Shaheem Sanchez is another hip hop dancer who refuses to let his circumstances stop him from dancing. He has been deaf since the age of 4 and started dancing at age 11. His late father was also a dancer, so he wanted to follow in his footsteps. With his specialty being hip-hop, he dances by feeling the vibrations of the music and allows his body to respond through movement. He is not the first deaf dancer to use this technique. There are many other hearing-impaired dancers like Shaheem all over the world who use the music’s vibrations to dance. He admits there are some challenges that come with dancing to vibrations, such as outside noises that might distract him, but he is always determined to overcome his struggles. Shaheem, who is 26 years old, currently showcases his moves on his personal YouTube channel for all to see! His story is one that breaks down a common assumption many people have– that you need to be able to hear music to dance. Shaheem instead makes the most of his other senses. He shows that what really matters is a strong will and enthusiasm for dance.
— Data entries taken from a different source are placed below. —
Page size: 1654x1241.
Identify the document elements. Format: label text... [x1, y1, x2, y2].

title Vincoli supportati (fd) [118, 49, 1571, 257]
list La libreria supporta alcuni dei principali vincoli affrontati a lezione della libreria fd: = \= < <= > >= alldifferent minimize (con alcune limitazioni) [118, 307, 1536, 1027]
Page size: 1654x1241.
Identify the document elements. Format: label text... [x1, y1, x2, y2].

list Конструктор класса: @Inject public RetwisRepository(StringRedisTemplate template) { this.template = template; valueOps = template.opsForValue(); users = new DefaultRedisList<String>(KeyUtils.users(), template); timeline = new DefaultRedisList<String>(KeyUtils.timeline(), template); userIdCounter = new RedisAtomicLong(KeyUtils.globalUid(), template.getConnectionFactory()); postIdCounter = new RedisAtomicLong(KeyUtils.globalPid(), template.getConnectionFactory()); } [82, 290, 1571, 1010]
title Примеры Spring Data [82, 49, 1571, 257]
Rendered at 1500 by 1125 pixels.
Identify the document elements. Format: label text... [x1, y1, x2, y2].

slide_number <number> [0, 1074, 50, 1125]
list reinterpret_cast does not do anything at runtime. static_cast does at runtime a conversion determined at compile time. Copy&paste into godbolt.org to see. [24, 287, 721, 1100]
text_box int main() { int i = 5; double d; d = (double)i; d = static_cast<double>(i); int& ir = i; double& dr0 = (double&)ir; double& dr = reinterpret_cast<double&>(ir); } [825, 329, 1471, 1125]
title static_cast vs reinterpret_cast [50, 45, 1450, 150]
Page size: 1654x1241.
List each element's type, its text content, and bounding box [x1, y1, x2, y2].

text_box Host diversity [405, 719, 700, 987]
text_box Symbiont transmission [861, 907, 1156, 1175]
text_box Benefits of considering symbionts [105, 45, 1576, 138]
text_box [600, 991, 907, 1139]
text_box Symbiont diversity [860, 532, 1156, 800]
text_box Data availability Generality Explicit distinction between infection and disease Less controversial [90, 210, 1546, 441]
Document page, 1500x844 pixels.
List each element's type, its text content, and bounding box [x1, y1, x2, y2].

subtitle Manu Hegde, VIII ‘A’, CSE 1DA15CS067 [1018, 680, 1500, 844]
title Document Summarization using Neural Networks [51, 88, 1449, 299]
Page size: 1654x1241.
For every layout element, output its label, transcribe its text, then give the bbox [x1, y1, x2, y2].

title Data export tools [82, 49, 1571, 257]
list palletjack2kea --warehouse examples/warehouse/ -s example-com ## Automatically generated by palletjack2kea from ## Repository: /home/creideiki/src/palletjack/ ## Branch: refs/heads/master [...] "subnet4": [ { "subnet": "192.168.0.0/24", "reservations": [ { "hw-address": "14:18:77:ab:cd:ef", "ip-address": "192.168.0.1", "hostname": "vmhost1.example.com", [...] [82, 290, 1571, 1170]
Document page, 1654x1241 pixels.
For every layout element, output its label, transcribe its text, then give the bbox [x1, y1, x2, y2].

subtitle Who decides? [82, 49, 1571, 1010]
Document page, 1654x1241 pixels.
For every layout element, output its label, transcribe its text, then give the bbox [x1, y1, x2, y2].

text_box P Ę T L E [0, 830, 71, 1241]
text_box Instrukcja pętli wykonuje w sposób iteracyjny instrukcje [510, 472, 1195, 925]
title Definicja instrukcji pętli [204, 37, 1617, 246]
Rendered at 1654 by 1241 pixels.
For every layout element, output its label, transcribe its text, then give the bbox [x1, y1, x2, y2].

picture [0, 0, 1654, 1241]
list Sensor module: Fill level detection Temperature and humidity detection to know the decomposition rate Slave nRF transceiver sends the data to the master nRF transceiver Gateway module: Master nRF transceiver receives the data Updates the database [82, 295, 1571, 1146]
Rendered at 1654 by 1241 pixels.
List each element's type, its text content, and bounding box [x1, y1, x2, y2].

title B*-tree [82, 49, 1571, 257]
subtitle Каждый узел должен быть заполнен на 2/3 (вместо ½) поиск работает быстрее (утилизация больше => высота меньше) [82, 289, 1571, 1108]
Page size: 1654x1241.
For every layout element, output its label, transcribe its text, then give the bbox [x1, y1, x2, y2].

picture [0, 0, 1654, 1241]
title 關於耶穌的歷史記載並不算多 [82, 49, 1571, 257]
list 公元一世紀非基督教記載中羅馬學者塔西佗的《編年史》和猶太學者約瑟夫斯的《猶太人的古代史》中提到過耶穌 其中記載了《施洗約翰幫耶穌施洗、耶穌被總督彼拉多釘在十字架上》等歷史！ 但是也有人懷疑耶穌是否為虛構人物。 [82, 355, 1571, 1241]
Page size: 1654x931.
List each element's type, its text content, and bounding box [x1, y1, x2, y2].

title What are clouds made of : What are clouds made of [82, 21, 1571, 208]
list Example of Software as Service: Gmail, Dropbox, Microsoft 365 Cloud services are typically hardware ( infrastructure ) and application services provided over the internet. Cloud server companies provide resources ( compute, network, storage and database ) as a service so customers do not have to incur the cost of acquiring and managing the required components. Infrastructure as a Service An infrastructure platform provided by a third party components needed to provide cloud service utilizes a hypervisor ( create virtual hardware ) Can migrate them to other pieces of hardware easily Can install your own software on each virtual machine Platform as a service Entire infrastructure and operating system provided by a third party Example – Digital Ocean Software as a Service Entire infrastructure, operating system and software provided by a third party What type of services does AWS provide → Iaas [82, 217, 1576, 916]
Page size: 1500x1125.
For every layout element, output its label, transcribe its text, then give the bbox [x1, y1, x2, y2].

Benjamin Yonattan started taking ballet classes when he was 5 years-old after his parents saw how active he was. However, after a visit from the eye doctor in 2013, Benjamin found out that he had Retinal Dystrophy, which meant he would lose his sight. As of now, he has lost all of his side-vision. He describes his vision like “looking through a tiny straw”. At first, it was difficult for him to keep dancing because he was having trouble with balance, leaps, and turns. Eventually his coach was able to help him learn to feel his body instead of relying on his sight. Now 15 years-old, he has danced with Young People’s Ballet Theater, the Ohio Conservatory of Ballet, and the Grand Rapids Ballet Junior Company. In addition to this impressive line of work, he was also a quarterfinalist on season 10 of America’s Got Talent. His special reminder to others is, “do not let anyone tell you that you’re different or that you can’t do what you want to do. You can. Follow your dreams, no matter what.”